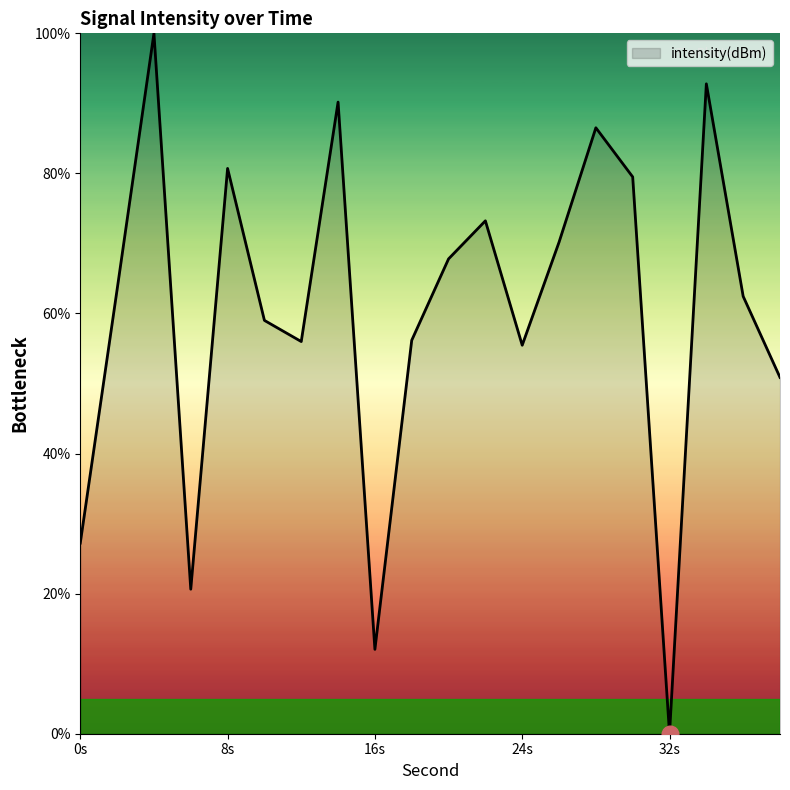

What is the greatest value displayed?

100.0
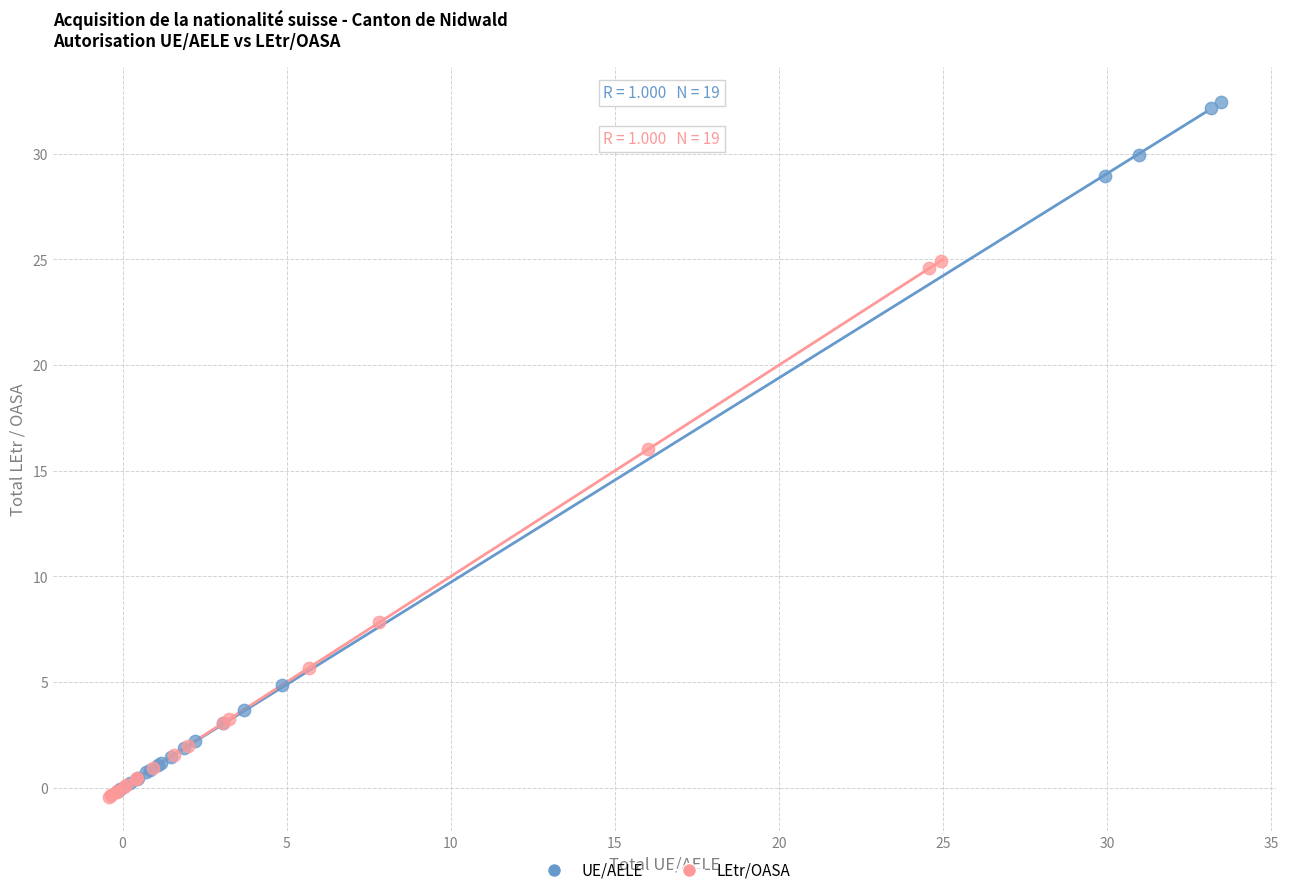

Which series has the largest Y range (max minus min)?

UE/AELE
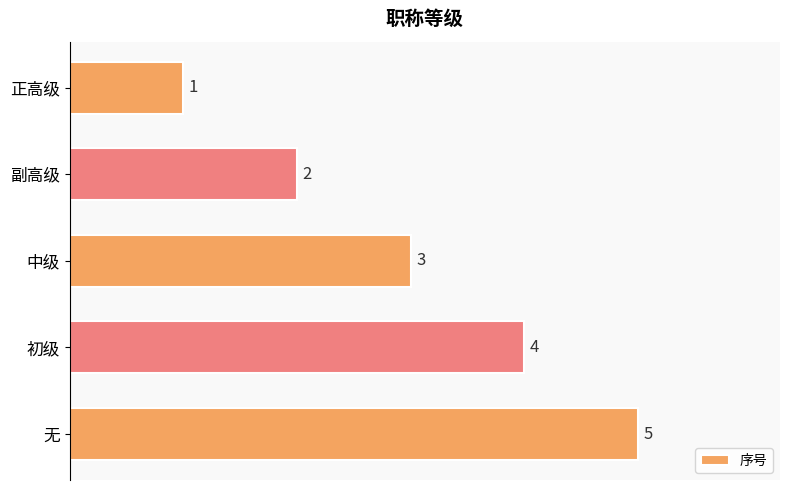

How many bars are there in total?

5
:::
Turn the lines above into a numbered list, skipping the blank lines and omitting the pictures.

1. What is the greatest value displayed?
2. 100.0
3. Which series has the largest Y range (max minus min)?
4. UE/AELE
5. How many bars are there in total?
6. 5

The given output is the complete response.